Republicans for gay equality, choice urge an inclusive GOP platform
A coalition of advocates from women’s rights and gay rights organizations urged the Republican Party platform committee to bring an inclusive and moderate document to the convention.
The Republican Party Committee on Resolutions aka the platform committee has been meeting in Tampa, Fla., to finalize a draft to present to delegates at the national convention next week.
Reports this week indicate that the proposed platform will reflect the influence of the Christian right and contain a call for a constitutional amendment to ban same-sex marriage and a vigorous defense of the anti-gay Defense of Marriage Act.
Responding, R. Clarke Cooper of the Log Cabin Republicans, said, “The obsessive exclusion of gay couples, including military families, from the rights and responsibilities of marriage, combined with bizarre rhetoric about ‘hate campaigns’ and ‘the homosexual rights agenda’ are clear signs of desperation among social conservatives who know that public opinion is rapidly turning in favor of equality.”
Reports also indicate that the platform will call for a constitutional amendment outlawing abortion.

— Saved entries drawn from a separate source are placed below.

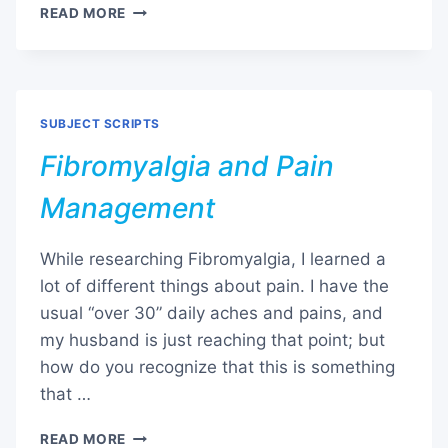
FIBROMYALGIA
READ MORE
AND
SLEEP
THERAPY
SUBJECT SCRIPTS
Fibromyalgia and Pain
Management
While researching Fibromyalgia, I learned a
lot of different things about pain. I have the
usual “over 30” daily aches and pains, and
my husband is just reaching that point; but
how do you recognize that this is something
that …
FIBROMYALGIA
READ MORE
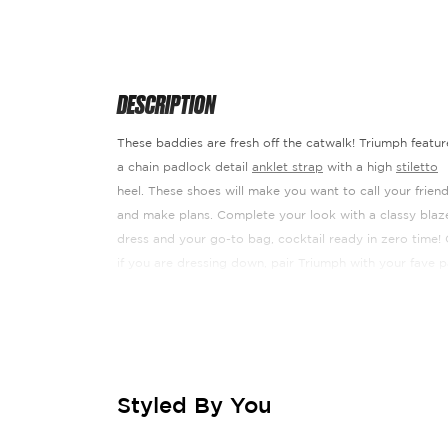
DESCRIPTION
These baddies are fresh off the catwalk! Triumph featur
a chain padlock detail
anklet strap
with a high
stiletto
heel. These shoes will make you want to call your frien
and make plans. Complete your look with a classy blaz
dress and your go-to bag, cocktail ready in zero time! 
if you are dressing down, pair Triumph with your fave p
of jeans ¬ñ There is a colourway to match every outfit,
how will you choose?!
Heel Height: 4.5"
Fabric Composition: Synthetic. Manmade P
Styled By You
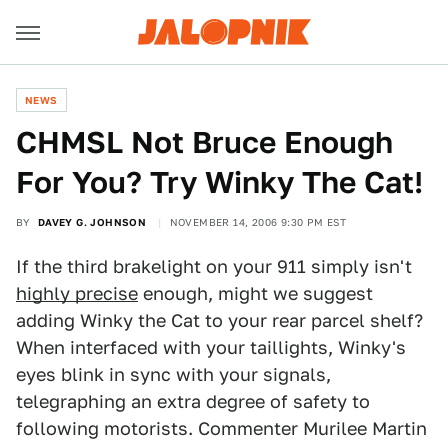
NEWS
CHMSL Not Bruce Enough
For You? Try Winky The Cat!
BY
DAVEY G. JOHNSON
NOVEMBER 14, 2006 9:30 PM EST
If the third brakelight on your 911 simply isn't
highly precise
enough, might we suggest
adding Winky the Cat to your rear parcel shelf?
When interfaced with your taillights, Winky's
eyes blink in sync with your signals,
telegraphing an extra degree of safety to
following motorists. Commenter Murilee Martin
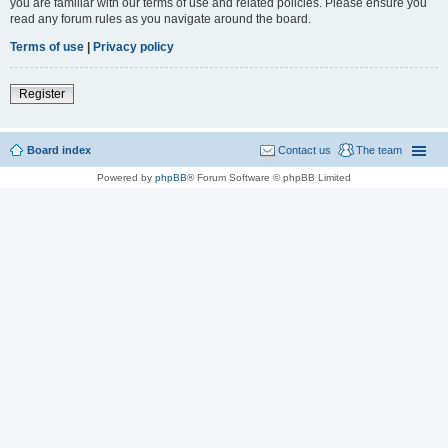
you are familiar with our terms of use and related policies. Please ensure you
read any forum rules as you navigate around the board.
Terms of use
|
Privacy policy
Register
Board index
Contact us
The team
Powered by
phpBB
® Forum Software © phpBB Limited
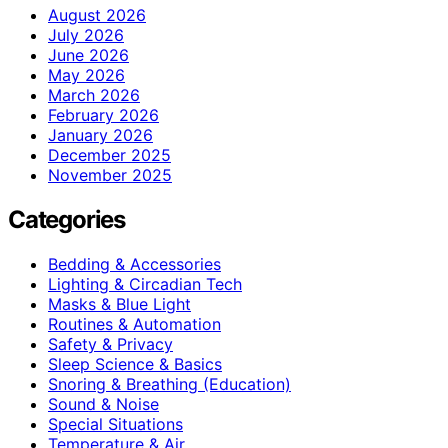
August 2026
July 2026
June 2026
May 2026
March 2026
February 2026
January 2026
December 2025
November 2025
Categories
Bedding & Accessories
Lighting & Circadian Tech
Masks & Blue Light
Routines & Automation
Safety & Privacy
Sleep Science & Basics
Snoring & Breathing (Education)
Sound & Noise
Special Situations
Temperature & Air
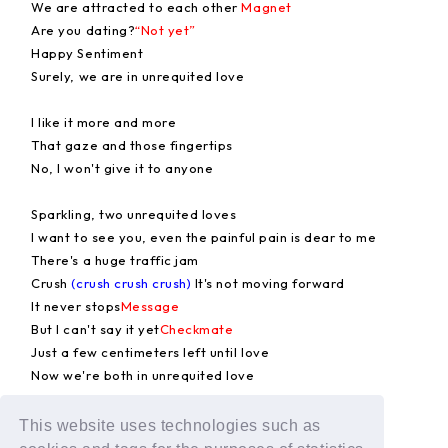
We are attracted to each other
Magnet
Are you dating?
“Not yet”
Happy Sentiment
Surely, we are in unrequited love
I like it more and more
That gaze and those fingertips
No, I won't give it to anyone
Sparkling, two unrequited loves
I want to see you, even the painful pain is dear to me
There's a huge traffic jam
Crush
(crush crush crush)
It's not moving forward
It never stops
Message
But I can't say it yet
Checkmate
Just a few centimeters left until love
Now we're both in unrequited love
Surely, we are in unrequited love
This website uses technologies such as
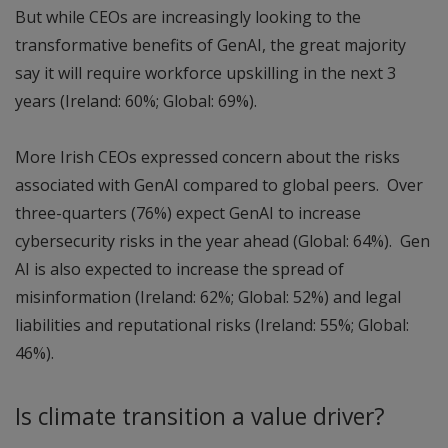
But while CEOs are increasingly looking to the
transformative benefits of GenAI, the great majority
say it will require workforce upskilling in the next 3
years (Ireland: 60%; Global: 69%).
More Irish CEOs expressed concern about the risks
associated with GenAI compared to global peers. Over
three-quarters (76%) expect GenAI to increase
cybersecurity risks in the year ahead (Global: 64%). Gen
AI is also expected to increase the spread of
misinformation (Ireland: 62%; Global: 52%) and legal
liabilities and reputational risks (Ireland: 55%; Global:
46%).
Is climate transition a value driver?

Representatives from several advocacy groups cautioned the committee against drafting a platform limited to one, faith-based viewpoint – that of the Christian right.
The call came from officials with Republicans for Choice, Catholics for Choice, the Log Cabin Republicans and the National Council of Jewish Women.
Republicans for Choice released data on Aug. 22 showing that views on access to reproductive health care including contraception and abortion are not at all universal for those aligned with the Republican Party.
In a broad poll, when asked “Regardless of your personal view on abortion, who do you think should make the decision on whether or not to have an abortion, a woman or her government?” nearly 80 percent of those who identified as Republicans agreed strongly that the decision should be made by a woman.
Also, 70 percent of those who identified as pro-life said that they agree strongly the decision should be made by a woman and not the government.
“Republicans in good faith don’t use faith to discriminate. They recognize the hypocrisy of advocating government get out of the boardroom but not the bedroom. They understand as well that they need to welcome and embrace voters of all religious persuasions, not just the few who have dominated the discussions in the recent past,” said Ann Stone, national chairman of Republicans for Choice.
Jon O’Brien, president of Catholics for Choice, said, “Polls done across the political spectrum show the majority of Republicans, like the majority of Americans, do not agree that abortion should be illegal. It’s important that the current leadership of the party is challenged to better reflect the views of GOP voters — which are overwhelmingly pro-choice. Too many in the current leadership have been convinced by the United States Conference of Catholic Bishops that recent advances in the provision of family planning are an attack on religious freedom. This is completely bogus.”
LCR programs director Casey Pick added, “A true commitment to the values of freedom, religious liberty and individual conscience should guide our party to embrace a broader range of opinion on these deeply personal subjects. The GOP’s ideological diversity is a strength to be embraced.”
“Any discussion about access to abortion needs to begin with protecting women’s health,” said Nancy K. Kaufman, CEO of the National Council of Jewish Women. “Instead, we have here a presumption that one religious view of conception and abortion can and should be imposed on everyone. As challenges to women’s access to abortion continue, we must remember what is truly at stake, lest we risk losing this war of attrition on women’s health and rights.”